> **Task list**
1. List each distinct year mentioned in the post on sending money home.
2. From the post on sending money home, set down the passage starting with "A contemporary account, John" and going on through "those left behind.".

Saturday, January 07, 2012

Money home

These receipts from The Williams & Guion steamship company were made out to a young Irish immigrant named Margaret Nagle for sums she sent to her father from New York City in 1866 (or possibly 1868) and 1870. A portion of the correspondence between Margaret and her family also survives, and is the subject of an earlier post.

A contemporary account, John Francis Maguire's The Irish in America (1868), conveys in vivid if occasionally rather florid terms the importance of the widespread practice of sending money home, which served both to maintain emotional ties with distant family and to provide a crucial lifeline for those left behind.
The great ambition of the Irish girl is to send "something" to her people as soon as possible after she has landed in America; and in innumerable instances the first tidings of her arrival in the New World are accompanied with a remittance, the fruits of her first earnings in her first place. Loving a bit of finery dearly, she will resolutely shut her eyes to the attractions of some enticing article of dress, to prove to the loved ones at home that she has not forgotten them; and she will risk the danger of insufficient clothing, or boots not proof against rain or snow, rather than diminish the amount of the little hoard to which she is weekly adding, and which she intends as a delightful surprise to parents who possibly did not altogether approve of her hazardous enterprise. To send money to her people, she will deny herself innocent enjoyments, womanly indulgences, and the gratifications of legitimate vanity; and such is the generous and affectionate nature of these young girls, that they regard the sacrifices they make as the most ordinary matter in the world, for which they merit neither praise nor approval. To assist their relatives, whether parents, or brothers and sisters, is with them a matter of imperative duty, which they do not and cannot think of disobeying, and which, on the contrary, they delight in performing. And the money destined to that purpose is regarded as sacred, and must not be diverted to any object less worthy.

> **Supplied records**
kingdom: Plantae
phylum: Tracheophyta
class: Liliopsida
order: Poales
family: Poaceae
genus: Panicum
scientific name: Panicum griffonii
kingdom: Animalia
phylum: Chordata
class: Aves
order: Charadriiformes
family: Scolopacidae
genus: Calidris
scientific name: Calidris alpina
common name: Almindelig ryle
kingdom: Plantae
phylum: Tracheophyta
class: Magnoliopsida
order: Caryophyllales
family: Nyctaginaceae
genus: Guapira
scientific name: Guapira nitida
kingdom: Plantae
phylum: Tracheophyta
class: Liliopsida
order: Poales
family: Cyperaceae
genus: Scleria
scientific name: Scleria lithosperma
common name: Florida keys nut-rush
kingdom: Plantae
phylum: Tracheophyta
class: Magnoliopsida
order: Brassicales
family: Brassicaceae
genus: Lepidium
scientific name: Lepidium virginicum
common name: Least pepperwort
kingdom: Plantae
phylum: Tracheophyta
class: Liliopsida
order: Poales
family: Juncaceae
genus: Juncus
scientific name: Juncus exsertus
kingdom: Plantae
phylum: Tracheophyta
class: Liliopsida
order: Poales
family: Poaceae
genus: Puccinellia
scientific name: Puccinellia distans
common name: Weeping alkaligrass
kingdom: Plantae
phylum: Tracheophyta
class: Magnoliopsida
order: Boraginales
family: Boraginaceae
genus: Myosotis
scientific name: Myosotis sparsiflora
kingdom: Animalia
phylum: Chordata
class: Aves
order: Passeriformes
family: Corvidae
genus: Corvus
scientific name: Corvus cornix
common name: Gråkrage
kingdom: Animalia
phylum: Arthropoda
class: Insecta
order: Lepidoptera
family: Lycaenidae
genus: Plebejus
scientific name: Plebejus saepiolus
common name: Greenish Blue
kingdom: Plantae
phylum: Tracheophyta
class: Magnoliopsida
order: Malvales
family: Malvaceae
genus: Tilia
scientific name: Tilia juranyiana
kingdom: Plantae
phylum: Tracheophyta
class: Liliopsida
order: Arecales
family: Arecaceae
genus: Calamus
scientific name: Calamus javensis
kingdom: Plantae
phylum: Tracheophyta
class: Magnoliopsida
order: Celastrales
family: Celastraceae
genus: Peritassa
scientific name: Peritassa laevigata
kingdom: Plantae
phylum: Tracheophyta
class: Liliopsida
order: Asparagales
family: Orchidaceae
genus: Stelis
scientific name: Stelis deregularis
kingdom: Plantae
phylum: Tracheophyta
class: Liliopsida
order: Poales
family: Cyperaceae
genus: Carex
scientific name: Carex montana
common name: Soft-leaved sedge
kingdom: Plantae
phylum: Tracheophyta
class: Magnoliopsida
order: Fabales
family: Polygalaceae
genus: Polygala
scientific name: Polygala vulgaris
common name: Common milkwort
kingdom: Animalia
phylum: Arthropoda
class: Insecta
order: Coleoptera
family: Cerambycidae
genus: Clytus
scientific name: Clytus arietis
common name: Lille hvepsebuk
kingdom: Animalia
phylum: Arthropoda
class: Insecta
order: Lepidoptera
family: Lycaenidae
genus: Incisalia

> **Solved problems**
1. 2012, 1866, 1868, 1870

2.
A contemporary account, John Francis Maguire's The Irish in America (1868), conveys in vivid if occasionally rather florid terms the importance of the widespread practice of sending money home, which served both to maintain emotional ties with distant family and to provide a crucial lifeline for those left behind.